==== PASSAGE PROVIDED

Still, these attitudes persist. Soda is taxed in over 35 countries and seven U.S. cities, and these taxes continue increasing; Washington, D.C. is currently considering raising taxes on sugary drinks. I’m often told by well-meaning friends and family about the amount of sugar and calories in the soda I drink.
After the second or third time I laugh off my soda habit by opening another can in the face of a dissenter, they usually get the picture and chalk it up to one of my quirks. I’m very privileged to be able to do that: I’m white, thin, and no longer live in poverty. When I was living on cereal and cinnamon toast, it was harder to rebuke people’s comments about what I ate; I had no choice. If I didn’t eat that one dollar chicken sandwich, I wasn’t going to eat dinner that night. If I let the sugary cereals expire, it was valuable money wasted. Growing up, I didn’t even have enough money to maintain a diet consisting of foods that don’t cause my disabilities to flare up, which I realized when I finally had the financial freedom to give up red meat in 2011 and stopped experiencing weekly stomach aches.

========

**HOW TO COMPLETE THIS TASK:**
Reproduce the passage about soda and eating habits word for word, from "Still, these attitudes" up to and including "soda I drink.".

==== DATASET RECORDS

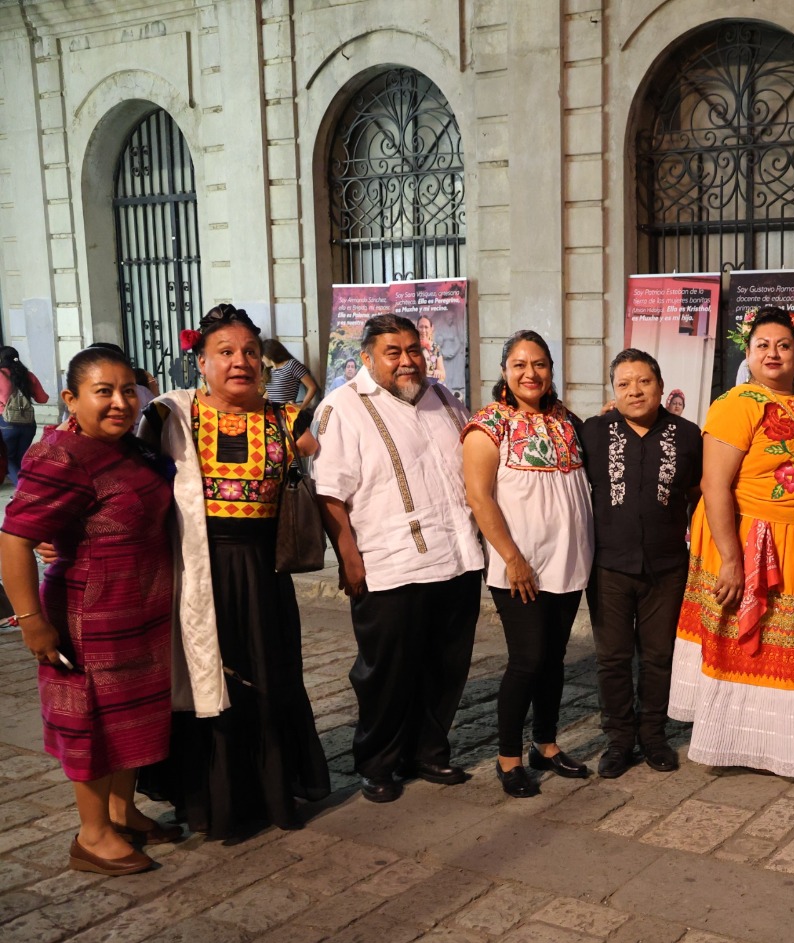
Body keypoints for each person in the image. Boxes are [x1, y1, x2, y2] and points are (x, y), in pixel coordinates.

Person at [139, 305, 330, 843]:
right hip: (196, 571)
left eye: (249, 351)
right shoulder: (170, 417)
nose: (240, 361)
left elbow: (335, 474)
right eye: (225, 352)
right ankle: (210, 800)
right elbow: (129, 480)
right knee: (205, 679)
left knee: (268, 677)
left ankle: (270, 792)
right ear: (201, 362)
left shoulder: (288, 419)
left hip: (265, 575)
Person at [0, 347, 176, 874]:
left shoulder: (128, 449)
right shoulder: (62, 457)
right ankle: (92, 836)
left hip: (138, 610)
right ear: (72, 399)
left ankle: (122, 811)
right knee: (93, 721)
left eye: (127, 390)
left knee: (128, 718)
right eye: (104, 392)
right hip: (89, 616)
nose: (120, 402)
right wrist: (32, 622)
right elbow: (14, 539)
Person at [315, 313, 484, 803]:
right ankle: (379, 763)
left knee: (446, 664)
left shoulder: (443, 398)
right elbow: (329, 493)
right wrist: (348, 558)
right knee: (385, 673)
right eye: (394, 352)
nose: (407, 361)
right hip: (388, 564)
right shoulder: (342, 407)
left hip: (456, 557)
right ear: (367, 358)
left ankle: (428, 750)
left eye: (414, 350)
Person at [668, 305, 794, 777]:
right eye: (762, 345)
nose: (773, 353)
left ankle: (780, 747)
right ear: (749, 352)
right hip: (754, 540)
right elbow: (715, 485)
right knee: (749, 645)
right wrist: (731, 560)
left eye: (783, 345)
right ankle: (733, 742)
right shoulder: (737, 403)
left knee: (790, 649)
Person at [464, 330, 594, 798]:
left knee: (554, 659)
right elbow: (479, 497)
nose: (530, 373)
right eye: (519, 364)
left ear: (551, 370)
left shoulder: (567, 420)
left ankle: (546, 743)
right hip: (520, 567)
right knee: (527, 660)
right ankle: (508, 757)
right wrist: (512, 558)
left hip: (567, 561)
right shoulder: (488, 425)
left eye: (539, 364)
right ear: (504, 371)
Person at [580, 349, 702, 778]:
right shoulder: (592, 432)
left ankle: (653, 735)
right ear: (613, 391)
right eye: (625, 383)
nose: (635, 391)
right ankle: (618, 739)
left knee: (658, 655)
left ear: (660, 386)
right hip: (608, 567)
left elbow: (698, 493)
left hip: (667, 567)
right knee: (612, 658)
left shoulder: (688, 435)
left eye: (644, 381)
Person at [0, 345, 50, 485]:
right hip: (28, 424)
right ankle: (29, 489)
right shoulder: (28, 375)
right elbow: (43, 399)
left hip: (6, 423)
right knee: (21, 459)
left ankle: (24, 489)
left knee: (7, 459)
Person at [263, 338, 320, 407]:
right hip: (271, 410)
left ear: (268, 354)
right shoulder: (270, 370)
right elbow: (270, 392)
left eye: (262, 356)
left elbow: (312, 387)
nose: (261, 360)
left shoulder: (291, 365)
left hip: (287, 411)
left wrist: (302, 406)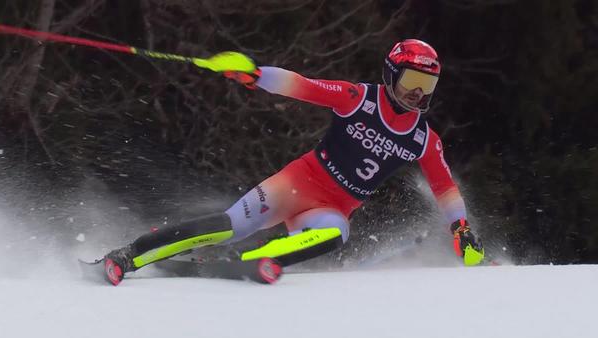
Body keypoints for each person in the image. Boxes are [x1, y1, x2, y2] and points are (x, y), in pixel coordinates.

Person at [102, 39, 484, 285]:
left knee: (336, 233)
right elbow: (303, 85)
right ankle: (130, 254)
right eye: (411, 81)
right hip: (296, 184)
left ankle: (253, 260)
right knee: (228, 226)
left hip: (333, 207)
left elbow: (444, 186)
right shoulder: (358, 98)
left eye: (427, 86)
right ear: (390, 75)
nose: (417, 94)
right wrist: (255, 76)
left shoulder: (423, 138)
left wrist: (461, 228)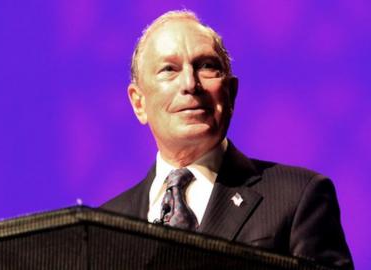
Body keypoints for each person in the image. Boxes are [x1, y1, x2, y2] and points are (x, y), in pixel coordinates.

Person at [101, 10, 353, 269]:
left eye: (206, 66)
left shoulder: (298, 196)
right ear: (138, 102)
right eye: (169, 69)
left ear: (230, 94)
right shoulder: (104, 225)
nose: (190, 83)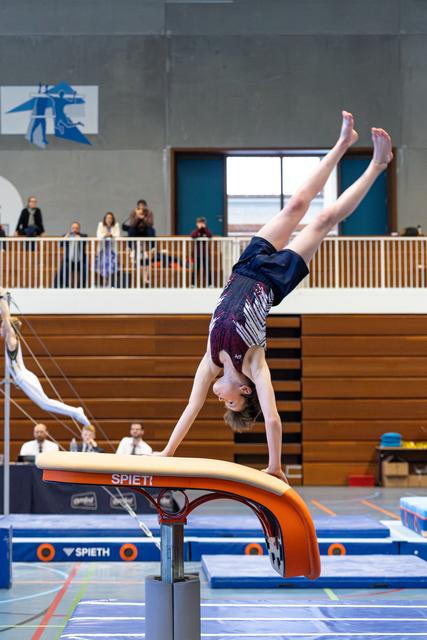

========

**ANSWER TO THIS TASK:**
Still, these attitudes persist. Soda is taxed in over 35 countries and seven U.S. cities, and these taxes continue increasing; Washington, D.C. is currently considering raising taxes on sugary drinks. I’m often told by well-meaning friends and family about the amount of sugar and calories in the soda I drink.